Problem details
Reproduce everything in the QgsStringUtils listing below from "A new QgsStringUtils" down to "in a table.", keeping every character unchanged.

QGIS/python/core/qgsstringutils.sip
Nyall Dawson feb3bee858 Add a bunch of optimised fuzzy string matching algorithms.
A new QgsStringUtils class has been added containing some
common fuzzy matching algorithms, including Levenshtein edit
distance and Soundex. These can be used for finding "similar"
strings in a table.

Expression functions for these algorithms have also been
added to a new "Fuzzy Matching" group.
2015-06-27 11:51:56 +10:00

52 lines
2.2 KiB
Plaintext

/** \ingroup core
* \class QgsStringUtils
* \brief Utility functions for working with strings.
* \note Added in version 2.11
*/
class QgsStringUtils
{
%TypeHeaderCode
#include <qgsstringutils.h>
%End
public:
/** Returns the Levenshtein edit distance between two strings. This equates to the minimum
* number of character edits (insertions, deletions or substitutions) required to change
* one string to another.

Data listing
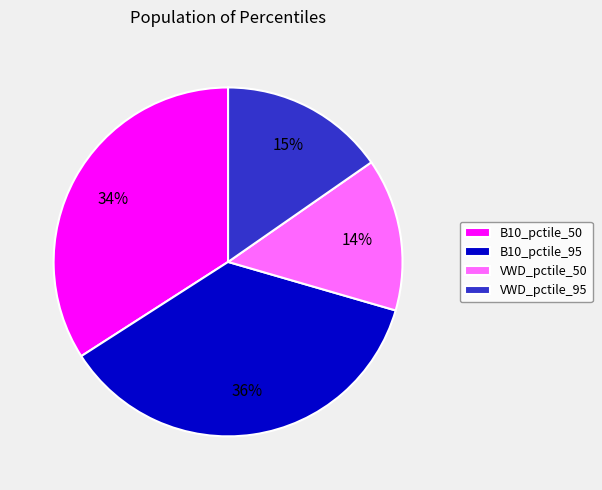

What is the largest slice in the pie chart?

B10_pctile_95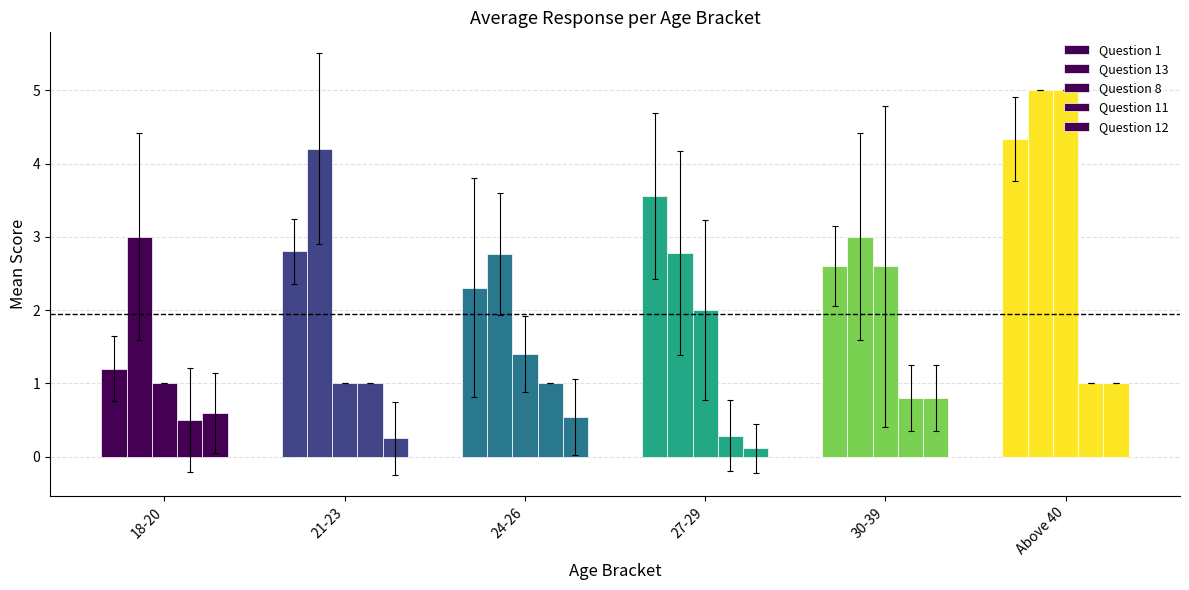

The value of Question 1 at 30-39 is 2.6. True or false?

True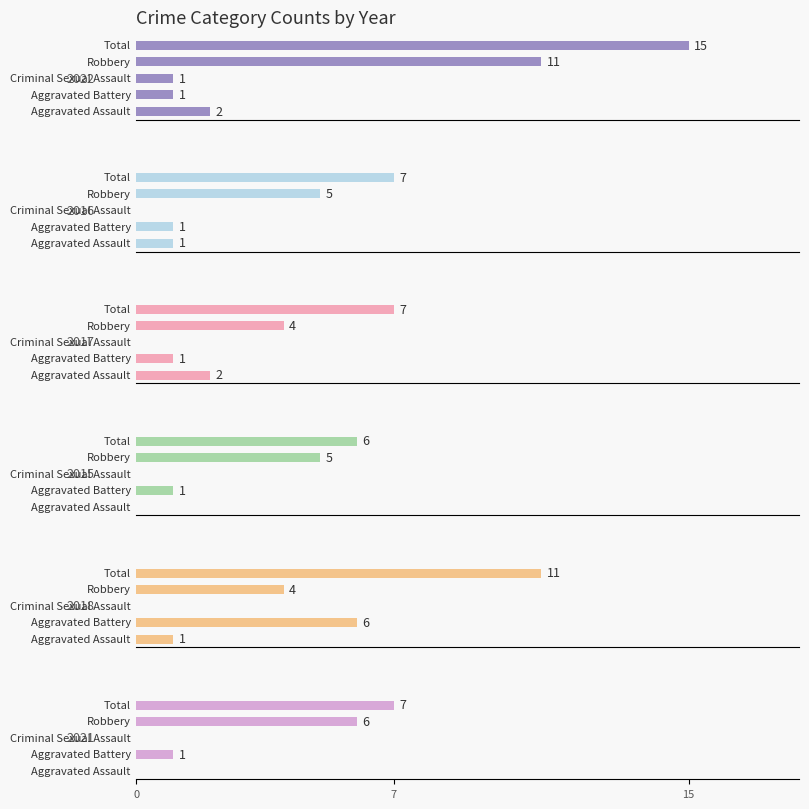

What are all the series names shown in the legend?

2022, 2016, 2017, 2015, 2018, 2021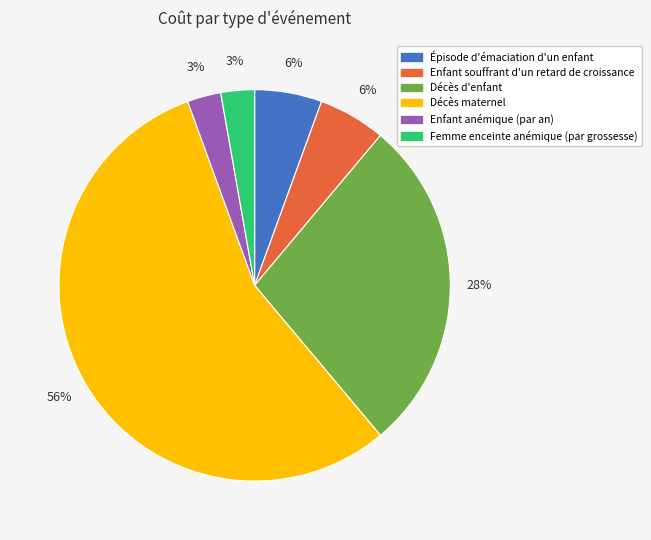

What percentage is the Enfant souffrant d'un retard de croissance slice, to the nearest percent?

6%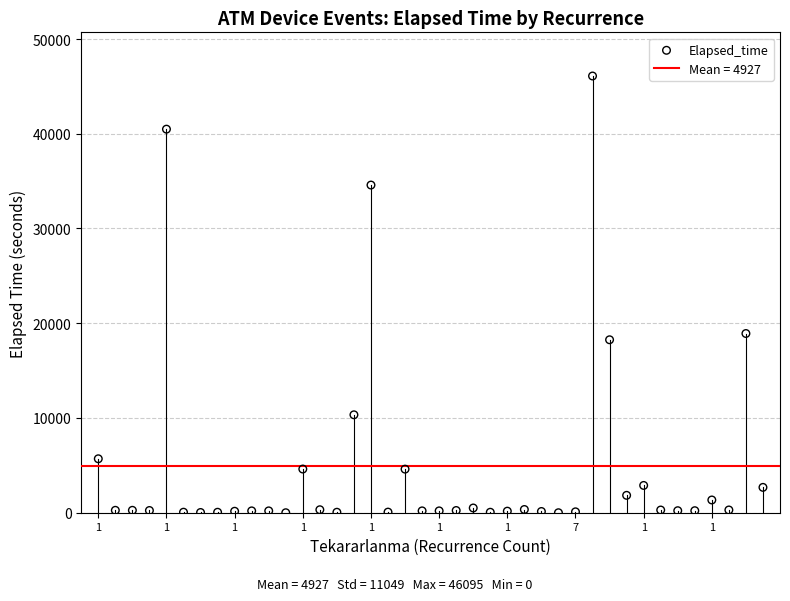

What is the range of Y values (max minus min)?

46095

Result of the exercise
A new QgsStringUtils class has been added containing some
common fuzzy matching algorithms, including Levenshtein edit
distance and Soundex. These can be used for finding "similar"
strings in a table.